Tipik bir kondilom lezyonu

Kondilomun tipik görünüşü

Tanı
Tanı muayene esnasında lezyonların görülmesi ile konur. Bazen bazı solüsyonlar uygulanarak ciltteki renk değişikliklerinden siğil olup olmadığı anlaşılabilir. Dıştan görünen herhangi bir lezyonun olmadığı durumlarda rahim ağzının büyüteç benzeri kolposkop adı verilen bir cihaz ile incelenmesi ile tanı konabilir. Smear testi kondilomun tanı ve takibinde son derece önemlidir. Hayatının herhangi bir döneminde kondilom geçiren kişiler yılda bir defa smear yaptırmalıdırlar. Kondilom tanısı konan kişilerin partnerleri de mutlaka muayene olmalı ve gerekir ise tedavi edilmelidir. Çünkü tedavi edilmemiş bir eş enfeksiyonun sürekli yeniden bulaşmasına neden olabilir.

Tedavi
Kondilom ihmal edilmemesi gereken bir hastalıktır.Tedavide virüsü yok etmek mümkün değildir. Tedavi sadece siğilleri ortadan kaldırır. Pek çok vakada tek sefer tedavi yeterli olmamakta en az 2 seans gerekmektedir. Tedavide tıbbi ve cerrahi yaklaşımların ikiside uygulanabilir. Tıbbi tedavi olarak dıştan sürülen bazı ilaçlar kullanılabilir ancak bu uzun süreli ve zahmetli bir tedavidir. Çoğu ilaç hasta tarafından değil hekim tarafından uygulanmalı ve direk lezyonun üstüne tatbik edilmelidir. Normal dokuya temas ettiğinde pekçok ilaç tahribata neden olur. Bu nedenle son derece dikkatli uygulama gerekir. Bazı ilaçlar ise direk olarak lezyona hekim tarafından enjekte edilir.

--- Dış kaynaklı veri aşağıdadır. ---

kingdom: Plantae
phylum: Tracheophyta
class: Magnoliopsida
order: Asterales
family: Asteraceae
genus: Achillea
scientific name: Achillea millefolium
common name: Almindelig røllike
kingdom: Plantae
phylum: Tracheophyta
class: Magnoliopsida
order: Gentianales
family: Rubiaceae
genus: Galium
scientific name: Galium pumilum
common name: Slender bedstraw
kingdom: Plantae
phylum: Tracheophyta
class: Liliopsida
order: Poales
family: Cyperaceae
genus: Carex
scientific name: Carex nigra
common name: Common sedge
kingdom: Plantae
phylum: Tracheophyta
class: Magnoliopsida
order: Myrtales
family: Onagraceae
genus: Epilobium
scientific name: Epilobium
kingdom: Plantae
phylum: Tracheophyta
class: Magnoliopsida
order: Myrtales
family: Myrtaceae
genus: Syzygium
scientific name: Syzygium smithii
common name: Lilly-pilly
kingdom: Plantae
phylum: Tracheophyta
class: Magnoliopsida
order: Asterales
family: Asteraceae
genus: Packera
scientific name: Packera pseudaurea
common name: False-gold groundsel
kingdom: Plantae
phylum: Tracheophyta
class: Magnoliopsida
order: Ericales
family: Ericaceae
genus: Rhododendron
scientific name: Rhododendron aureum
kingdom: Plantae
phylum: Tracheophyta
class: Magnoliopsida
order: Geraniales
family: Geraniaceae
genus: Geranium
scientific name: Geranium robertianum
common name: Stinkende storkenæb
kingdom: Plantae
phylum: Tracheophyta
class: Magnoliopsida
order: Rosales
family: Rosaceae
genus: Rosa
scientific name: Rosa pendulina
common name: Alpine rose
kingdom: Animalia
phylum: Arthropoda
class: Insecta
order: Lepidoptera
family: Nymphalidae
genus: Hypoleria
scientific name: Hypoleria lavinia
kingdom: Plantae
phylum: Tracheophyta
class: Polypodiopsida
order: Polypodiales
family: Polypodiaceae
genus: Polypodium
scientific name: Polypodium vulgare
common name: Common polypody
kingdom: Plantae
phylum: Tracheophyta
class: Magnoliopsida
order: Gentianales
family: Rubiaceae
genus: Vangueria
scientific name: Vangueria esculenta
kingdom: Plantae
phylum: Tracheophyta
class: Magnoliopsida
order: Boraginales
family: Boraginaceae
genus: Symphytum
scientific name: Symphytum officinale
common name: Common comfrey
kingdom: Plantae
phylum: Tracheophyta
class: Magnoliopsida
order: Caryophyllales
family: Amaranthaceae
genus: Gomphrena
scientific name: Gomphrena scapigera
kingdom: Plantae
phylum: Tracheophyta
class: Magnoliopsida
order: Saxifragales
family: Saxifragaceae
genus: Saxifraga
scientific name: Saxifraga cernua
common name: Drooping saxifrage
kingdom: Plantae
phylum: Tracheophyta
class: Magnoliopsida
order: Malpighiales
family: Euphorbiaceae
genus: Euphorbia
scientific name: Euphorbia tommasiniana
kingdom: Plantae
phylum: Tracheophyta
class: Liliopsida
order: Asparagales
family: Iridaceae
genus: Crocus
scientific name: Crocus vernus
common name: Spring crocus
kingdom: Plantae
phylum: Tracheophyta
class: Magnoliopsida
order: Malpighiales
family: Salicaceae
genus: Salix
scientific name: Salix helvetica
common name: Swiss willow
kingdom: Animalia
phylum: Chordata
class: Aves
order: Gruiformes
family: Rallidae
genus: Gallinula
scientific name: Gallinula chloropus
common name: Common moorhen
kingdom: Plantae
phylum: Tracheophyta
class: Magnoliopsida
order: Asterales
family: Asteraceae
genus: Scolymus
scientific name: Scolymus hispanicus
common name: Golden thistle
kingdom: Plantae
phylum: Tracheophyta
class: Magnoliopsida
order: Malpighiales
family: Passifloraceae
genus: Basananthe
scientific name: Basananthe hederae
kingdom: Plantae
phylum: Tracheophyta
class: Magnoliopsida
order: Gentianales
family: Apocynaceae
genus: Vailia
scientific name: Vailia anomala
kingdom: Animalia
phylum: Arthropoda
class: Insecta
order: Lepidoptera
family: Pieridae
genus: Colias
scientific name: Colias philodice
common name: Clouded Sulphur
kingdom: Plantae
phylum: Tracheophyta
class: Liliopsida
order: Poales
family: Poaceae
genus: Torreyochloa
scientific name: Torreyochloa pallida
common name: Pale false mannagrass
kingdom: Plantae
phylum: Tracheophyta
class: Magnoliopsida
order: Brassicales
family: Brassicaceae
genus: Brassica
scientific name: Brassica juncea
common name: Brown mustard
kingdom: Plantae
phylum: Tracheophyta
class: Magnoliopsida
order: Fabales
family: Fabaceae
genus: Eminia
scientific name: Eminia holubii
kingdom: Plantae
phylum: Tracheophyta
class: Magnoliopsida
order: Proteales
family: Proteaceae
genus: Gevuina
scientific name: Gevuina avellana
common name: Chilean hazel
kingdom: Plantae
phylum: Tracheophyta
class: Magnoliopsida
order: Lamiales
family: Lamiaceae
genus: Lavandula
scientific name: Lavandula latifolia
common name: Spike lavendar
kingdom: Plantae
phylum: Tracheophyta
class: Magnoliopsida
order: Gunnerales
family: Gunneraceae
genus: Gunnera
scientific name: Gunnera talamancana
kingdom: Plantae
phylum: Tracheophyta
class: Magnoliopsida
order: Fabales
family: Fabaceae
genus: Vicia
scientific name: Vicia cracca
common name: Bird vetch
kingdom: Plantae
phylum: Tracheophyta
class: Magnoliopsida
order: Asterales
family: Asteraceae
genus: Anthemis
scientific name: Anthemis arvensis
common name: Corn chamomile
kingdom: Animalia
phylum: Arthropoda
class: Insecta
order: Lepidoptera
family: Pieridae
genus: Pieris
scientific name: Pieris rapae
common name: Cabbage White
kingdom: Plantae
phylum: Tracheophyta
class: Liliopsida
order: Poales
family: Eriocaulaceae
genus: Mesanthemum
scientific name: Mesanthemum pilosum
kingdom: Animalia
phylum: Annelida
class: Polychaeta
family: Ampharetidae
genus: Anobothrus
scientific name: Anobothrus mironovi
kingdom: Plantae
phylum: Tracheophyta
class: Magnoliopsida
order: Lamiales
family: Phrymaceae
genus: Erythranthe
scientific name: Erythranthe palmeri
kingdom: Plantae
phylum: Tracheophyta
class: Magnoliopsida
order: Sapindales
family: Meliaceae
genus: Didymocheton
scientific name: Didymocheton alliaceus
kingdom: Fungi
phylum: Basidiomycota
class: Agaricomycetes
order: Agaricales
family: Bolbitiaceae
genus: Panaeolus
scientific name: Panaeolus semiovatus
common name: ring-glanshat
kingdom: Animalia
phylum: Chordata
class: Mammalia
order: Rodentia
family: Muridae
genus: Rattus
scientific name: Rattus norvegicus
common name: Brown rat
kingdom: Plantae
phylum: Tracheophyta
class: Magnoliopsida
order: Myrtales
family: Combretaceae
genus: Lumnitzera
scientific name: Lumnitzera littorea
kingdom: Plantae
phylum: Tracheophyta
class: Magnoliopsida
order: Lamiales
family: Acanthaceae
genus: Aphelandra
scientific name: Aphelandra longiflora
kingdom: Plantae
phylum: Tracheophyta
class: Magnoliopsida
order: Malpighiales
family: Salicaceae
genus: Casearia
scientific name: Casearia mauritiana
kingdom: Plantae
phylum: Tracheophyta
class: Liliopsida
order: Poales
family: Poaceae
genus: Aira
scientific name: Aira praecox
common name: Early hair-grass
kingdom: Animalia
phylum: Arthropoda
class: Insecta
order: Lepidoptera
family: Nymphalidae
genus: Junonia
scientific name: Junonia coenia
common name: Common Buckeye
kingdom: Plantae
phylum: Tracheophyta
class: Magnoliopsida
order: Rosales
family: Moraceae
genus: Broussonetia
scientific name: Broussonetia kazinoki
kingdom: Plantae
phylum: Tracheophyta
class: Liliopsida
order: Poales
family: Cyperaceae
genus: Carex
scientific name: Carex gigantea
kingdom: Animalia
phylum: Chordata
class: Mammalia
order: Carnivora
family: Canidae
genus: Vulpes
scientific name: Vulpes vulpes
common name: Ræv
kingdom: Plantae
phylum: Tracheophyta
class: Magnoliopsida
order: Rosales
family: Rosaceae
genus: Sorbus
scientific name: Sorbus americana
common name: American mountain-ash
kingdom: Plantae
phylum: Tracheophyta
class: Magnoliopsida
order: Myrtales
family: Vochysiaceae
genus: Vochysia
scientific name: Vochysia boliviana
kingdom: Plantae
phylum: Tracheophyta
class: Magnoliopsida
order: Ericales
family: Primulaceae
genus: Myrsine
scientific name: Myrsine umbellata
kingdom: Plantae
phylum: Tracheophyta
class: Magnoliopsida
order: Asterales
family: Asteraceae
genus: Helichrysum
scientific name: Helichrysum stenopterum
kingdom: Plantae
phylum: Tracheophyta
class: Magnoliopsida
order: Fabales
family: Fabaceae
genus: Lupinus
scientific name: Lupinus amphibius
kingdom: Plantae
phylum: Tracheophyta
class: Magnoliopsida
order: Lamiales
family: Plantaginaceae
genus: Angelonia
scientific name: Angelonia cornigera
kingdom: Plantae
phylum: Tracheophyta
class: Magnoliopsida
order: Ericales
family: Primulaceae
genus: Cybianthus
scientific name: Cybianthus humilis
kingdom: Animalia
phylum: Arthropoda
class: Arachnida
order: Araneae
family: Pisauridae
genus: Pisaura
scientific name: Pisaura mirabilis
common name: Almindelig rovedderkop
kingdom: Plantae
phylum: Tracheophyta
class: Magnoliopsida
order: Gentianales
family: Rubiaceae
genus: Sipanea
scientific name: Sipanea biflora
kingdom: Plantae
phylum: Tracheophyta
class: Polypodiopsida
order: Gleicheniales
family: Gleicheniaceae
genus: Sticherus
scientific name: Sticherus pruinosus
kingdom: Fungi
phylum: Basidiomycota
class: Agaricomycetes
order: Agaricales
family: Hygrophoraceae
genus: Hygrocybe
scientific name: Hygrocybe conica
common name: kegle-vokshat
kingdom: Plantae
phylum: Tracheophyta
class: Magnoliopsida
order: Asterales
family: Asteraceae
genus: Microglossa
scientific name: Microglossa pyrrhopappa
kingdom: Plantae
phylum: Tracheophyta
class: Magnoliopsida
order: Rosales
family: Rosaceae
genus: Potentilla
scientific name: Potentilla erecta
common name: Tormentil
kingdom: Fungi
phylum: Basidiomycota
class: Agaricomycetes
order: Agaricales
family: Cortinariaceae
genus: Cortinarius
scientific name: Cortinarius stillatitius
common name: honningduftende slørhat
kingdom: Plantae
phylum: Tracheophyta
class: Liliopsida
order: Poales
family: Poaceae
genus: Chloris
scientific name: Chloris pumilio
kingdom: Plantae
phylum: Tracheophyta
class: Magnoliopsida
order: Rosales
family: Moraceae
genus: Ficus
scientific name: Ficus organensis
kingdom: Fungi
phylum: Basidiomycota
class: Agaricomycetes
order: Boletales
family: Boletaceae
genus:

Cerrahi tedavide en çok uygulanan yöntem lezyonun yakılması ya da dondurulmasıdır. Burada amaç lezyonun tahrip edilmesidir. Dondurma işleminde (krioterapi, cryotherapy) sıvı nitrojen ya da karbondioksit kullanılır. yakma işleminde ise laser ya da elektrokoter uygulanır. Bazı büyük lezyonlar cerrahi olarak çıkarılmayı gerektirebilir. Dondurma hariç diğer cerrahi işlemler için lokal ya da tercihan genel anestezi uygulanır.

Önlem
Genital siğil riskini azaltmanın en etkili yolu birden fazla sayıda partner ile birlikte olmamaktır. Ancak bunun mümkün olmadığı durumlarda prezervatif en etkili önlem yoludur. Prezervatif siğillerin yanısıra cinsel yolla bulaşan AIDS’de dahil olmak üzere pekçok hastalığa karşı koruma sağlar. Siğiller kondomun kapladığı alan dışında da bulunabildiğinden prezervatif zaman zaman etkisiz kalabilir.